• **What to produce**:
Find every line in the catalogue listings below that contains the word "green", and copy each of those lines. Treat the match as case-sensitive.

• **Record excerpts**:
--*--
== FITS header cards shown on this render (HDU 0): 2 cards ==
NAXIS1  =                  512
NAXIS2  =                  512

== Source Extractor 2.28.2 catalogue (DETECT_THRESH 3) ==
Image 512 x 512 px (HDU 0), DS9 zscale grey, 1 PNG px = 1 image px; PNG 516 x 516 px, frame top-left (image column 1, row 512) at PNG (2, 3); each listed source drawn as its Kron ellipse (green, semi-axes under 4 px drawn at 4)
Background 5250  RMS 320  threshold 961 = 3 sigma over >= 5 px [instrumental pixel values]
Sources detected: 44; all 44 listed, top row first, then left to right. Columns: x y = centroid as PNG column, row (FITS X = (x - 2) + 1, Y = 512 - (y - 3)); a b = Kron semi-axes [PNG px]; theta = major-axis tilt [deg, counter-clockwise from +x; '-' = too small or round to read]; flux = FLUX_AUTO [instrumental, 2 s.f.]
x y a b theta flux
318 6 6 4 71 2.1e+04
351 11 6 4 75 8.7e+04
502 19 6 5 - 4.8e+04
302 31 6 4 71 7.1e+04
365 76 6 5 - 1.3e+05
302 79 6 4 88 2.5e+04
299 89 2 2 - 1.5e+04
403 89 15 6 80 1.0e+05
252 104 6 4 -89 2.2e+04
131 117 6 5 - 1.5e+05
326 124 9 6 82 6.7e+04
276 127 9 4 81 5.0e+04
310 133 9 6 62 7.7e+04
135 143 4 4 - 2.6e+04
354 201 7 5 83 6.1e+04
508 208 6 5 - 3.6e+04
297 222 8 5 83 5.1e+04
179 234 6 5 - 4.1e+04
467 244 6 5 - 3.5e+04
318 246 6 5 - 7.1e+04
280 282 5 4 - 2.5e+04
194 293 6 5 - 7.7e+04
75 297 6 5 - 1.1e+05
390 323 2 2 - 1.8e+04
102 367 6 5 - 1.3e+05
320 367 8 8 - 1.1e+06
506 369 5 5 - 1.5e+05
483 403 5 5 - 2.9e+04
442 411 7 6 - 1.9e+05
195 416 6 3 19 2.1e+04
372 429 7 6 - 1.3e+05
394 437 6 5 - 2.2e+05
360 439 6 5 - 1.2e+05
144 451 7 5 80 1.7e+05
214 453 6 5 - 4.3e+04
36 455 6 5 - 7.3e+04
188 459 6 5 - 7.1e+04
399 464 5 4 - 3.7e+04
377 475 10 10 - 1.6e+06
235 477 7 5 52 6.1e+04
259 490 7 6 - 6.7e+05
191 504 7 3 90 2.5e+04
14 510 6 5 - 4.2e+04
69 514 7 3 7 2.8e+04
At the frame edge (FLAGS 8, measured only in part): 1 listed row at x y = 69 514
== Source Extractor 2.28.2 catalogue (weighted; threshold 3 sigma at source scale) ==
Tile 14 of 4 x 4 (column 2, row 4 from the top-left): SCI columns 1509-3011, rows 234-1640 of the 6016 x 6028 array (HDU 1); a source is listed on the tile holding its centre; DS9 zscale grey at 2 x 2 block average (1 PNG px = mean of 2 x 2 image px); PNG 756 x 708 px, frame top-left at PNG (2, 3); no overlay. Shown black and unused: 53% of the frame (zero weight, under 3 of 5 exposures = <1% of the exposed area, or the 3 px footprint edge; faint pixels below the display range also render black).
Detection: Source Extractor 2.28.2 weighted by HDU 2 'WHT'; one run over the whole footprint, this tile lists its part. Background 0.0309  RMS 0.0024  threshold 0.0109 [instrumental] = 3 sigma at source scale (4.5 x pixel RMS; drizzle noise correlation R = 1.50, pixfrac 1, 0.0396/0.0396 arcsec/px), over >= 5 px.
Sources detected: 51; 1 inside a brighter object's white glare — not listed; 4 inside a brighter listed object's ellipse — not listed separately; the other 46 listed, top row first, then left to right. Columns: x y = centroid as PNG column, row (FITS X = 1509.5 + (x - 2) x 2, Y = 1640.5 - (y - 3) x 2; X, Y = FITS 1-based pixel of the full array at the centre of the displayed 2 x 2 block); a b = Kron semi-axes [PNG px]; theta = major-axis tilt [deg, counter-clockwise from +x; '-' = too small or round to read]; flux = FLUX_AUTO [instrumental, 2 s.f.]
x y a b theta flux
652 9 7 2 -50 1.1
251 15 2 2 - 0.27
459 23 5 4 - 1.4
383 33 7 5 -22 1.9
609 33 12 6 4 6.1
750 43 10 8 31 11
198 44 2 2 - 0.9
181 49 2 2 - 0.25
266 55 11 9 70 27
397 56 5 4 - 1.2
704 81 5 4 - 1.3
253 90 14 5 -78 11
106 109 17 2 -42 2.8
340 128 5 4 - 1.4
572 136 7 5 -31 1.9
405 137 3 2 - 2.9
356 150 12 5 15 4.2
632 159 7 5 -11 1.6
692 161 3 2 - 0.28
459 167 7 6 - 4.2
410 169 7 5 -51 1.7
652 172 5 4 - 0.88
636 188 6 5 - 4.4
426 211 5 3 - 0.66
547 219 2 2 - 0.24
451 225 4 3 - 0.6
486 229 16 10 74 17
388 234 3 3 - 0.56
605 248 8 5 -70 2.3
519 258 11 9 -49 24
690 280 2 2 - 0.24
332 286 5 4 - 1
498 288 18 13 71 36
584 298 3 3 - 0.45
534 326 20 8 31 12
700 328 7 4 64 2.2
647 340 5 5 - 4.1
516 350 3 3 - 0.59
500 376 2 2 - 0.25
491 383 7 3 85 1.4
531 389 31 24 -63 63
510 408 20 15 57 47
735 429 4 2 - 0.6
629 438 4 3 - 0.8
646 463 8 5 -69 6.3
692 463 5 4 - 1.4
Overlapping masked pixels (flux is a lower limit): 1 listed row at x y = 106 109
--*--
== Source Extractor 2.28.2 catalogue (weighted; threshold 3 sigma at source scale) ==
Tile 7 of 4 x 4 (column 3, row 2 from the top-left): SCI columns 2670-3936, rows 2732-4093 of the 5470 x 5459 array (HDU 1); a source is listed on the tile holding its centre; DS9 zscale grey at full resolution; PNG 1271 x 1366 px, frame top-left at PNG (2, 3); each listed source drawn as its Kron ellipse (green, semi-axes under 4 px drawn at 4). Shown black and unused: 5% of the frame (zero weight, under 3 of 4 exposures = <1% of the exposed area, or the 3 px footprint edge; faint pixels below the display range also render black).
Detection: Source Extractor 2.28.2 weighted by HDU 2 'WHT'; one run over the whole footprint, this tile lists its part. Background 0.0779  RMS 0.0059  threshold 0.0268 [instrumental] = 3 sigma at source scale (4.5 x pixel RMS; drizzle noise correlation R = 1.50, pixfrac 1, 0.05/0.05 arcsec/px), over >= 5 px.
--*--
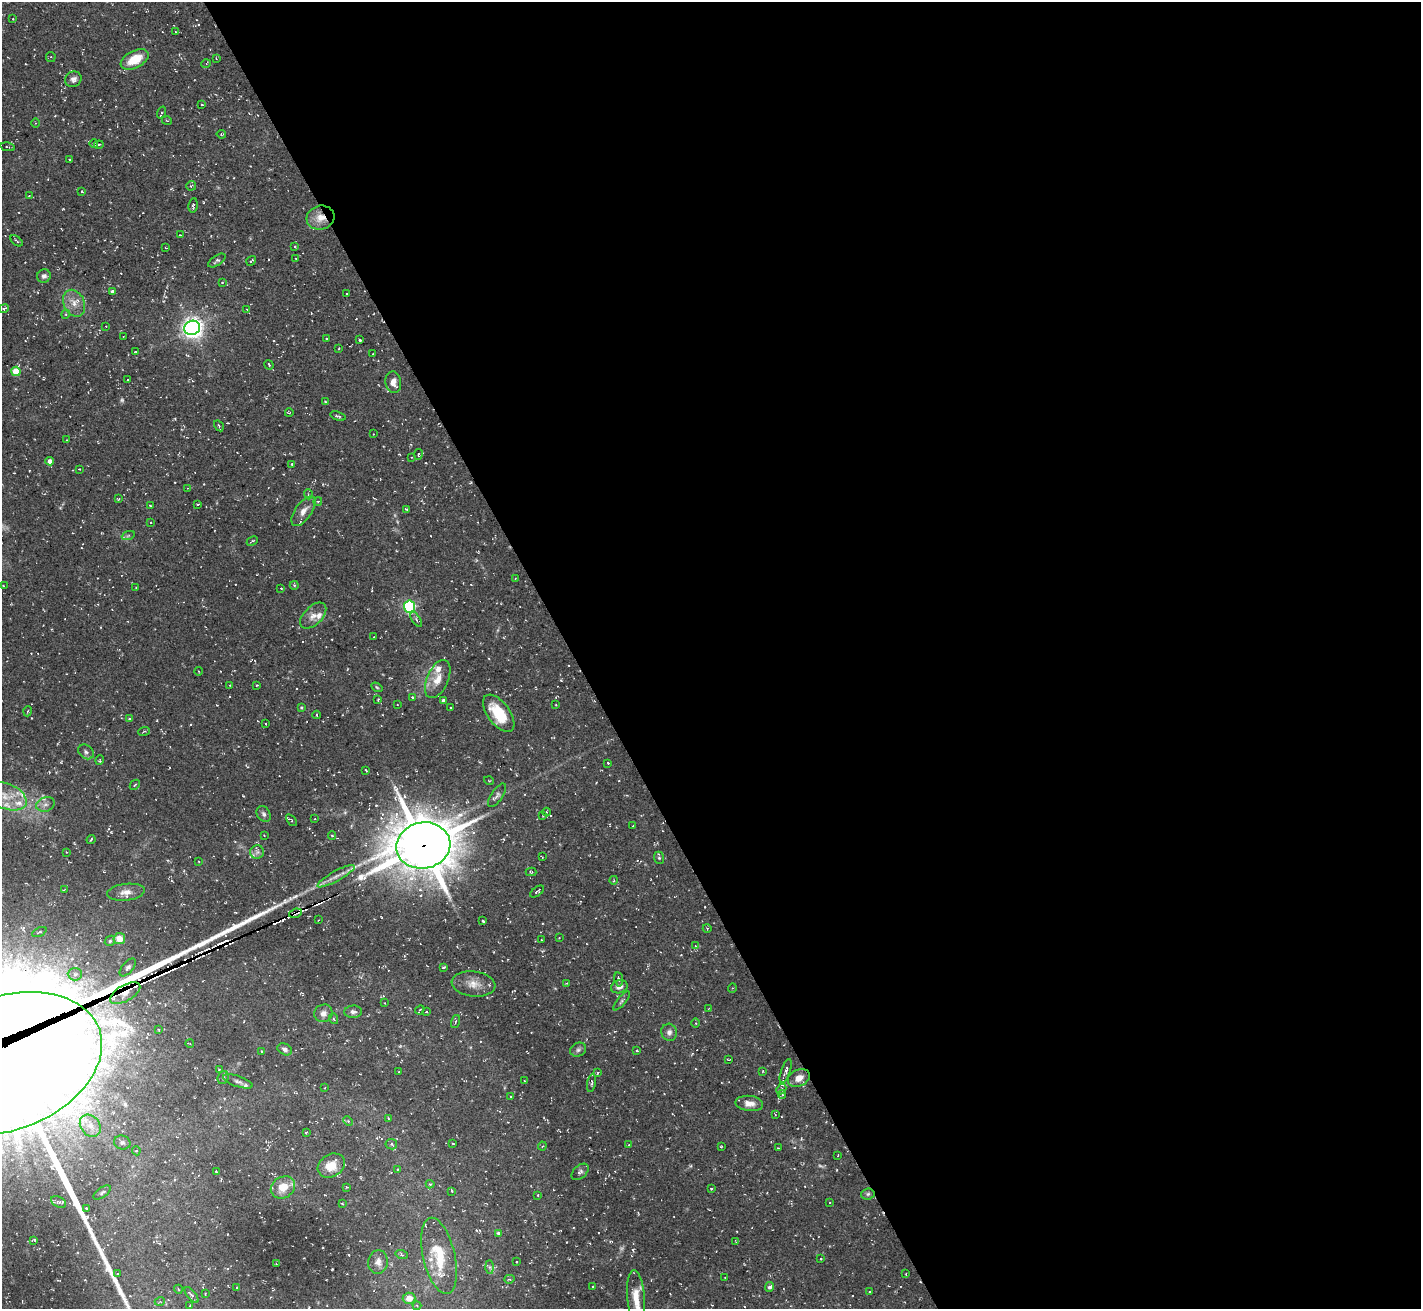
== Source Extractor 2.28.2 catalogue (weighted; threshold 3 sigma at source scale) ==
--*--
• **Exercise result**:
Image 512 x 512 px (HDU 0), DS9 zscale grey, 1 PNG px = 1 image px; PNG 516 x 516 px, frame top-left (image column 1, row 512) at PNG (2, 3); each listed source drawn as its Kron ellipse (green, semi-axes under 4 px drawn at 4)
Tile 7 of 4 x 4 (column 3, row 2 from the top-left): SCI columns 2670-3936, rows 2732-4093 of the 5470 x 5459 array (HDU 1); a source is listed on the tile holding its centre; DS9 zscale grey at full resolution; PNG 1271 x 1366 px, frame top-left at PNG (2, 3); each listed source drawn as its Kron ellipse (green, semi-axes under 4 px drawn at 4). Shown black and unused: 5% of the frame (zero weight, under 3 of 4 exposures = <1% of the exposed area, or the 3 px footprint edge; faint pixels below the display range also render black).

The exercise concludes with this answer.